◆ About this exercise ◆
Repeat each record that follows, keeping it identical.

+ + + +

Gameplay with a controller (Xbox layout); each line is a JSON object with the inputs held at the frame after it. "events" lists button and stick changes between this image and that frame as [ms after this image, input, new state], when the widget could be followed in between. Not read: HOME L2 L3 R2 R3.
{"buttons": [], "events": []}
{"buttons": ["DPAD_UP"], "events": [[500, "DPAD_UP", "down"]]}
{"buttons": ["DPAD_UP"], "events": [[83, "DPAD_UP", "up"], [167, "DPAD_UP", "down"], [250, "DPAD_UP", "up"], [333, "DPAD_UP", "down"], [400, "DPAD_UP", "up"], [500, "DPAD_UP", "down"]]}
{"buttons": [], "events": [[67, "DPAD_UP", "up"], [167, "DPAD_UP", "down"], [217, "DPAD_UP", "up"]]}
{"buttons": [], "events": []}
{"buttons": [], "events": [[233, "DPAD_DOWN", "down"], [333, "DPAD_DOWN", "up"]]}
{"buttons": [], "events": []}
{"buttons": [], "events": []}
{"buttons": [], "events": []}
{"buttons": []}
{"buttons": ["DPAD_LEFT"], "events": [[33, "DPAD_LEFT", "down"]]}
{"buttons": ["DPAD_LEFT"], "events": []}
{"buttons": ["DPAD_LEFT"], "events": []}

+ + + +

◆ Solution for this exercise ◆
Gameplay with a controller (Xbox layout); each line is a JSON object with the inputs held at the frame after it. "events" lists button and stick changes between this image and that frame as [ms after this image, input, new state], when the widget could be followed in between. Not read: HOME L2 L3 R2 R3.
{"buttons": [], "events": []}
{"buttons": ["DPAD_UP"], "events": [[500, "DPAD_UP", "down"]]}
{"buttons": ["DPAD_UP"], "events": [[83, "DPAD_UP", "up"], [167, "DPAD_UP", "down"], [250, "DPAD_UP", "up"], [333, "DPAD_UP", "down"], [400, "DPAD_UP", "up"], [500, "DPAD_UP", "down"]]}
{"buttons": [], "events": [[67, "DPAD_UP", "up"], [167, "DPAD_UP", "down"], [217, "DPAD_UP", "up"]]}
{"buttons": [], "events": []}
{"buttons": [], "events": [[233, "DPAD_DOWN", "down"], [333, "DPAD_DOWN", "up"]]}
{"buttons": [], "events": []}
{"buttons": [], "events": []}
{"buttons": [], "events": []}
{"buttons": []}
{"buttons": ["DPAD_LEFT"], "events": [[33, "DPAD_LEFT", "down"]]}
{"buttons": ["DPAD_LEFT"], "events": []}
{"buttons": ["DPAD_LEFT"], "events": []}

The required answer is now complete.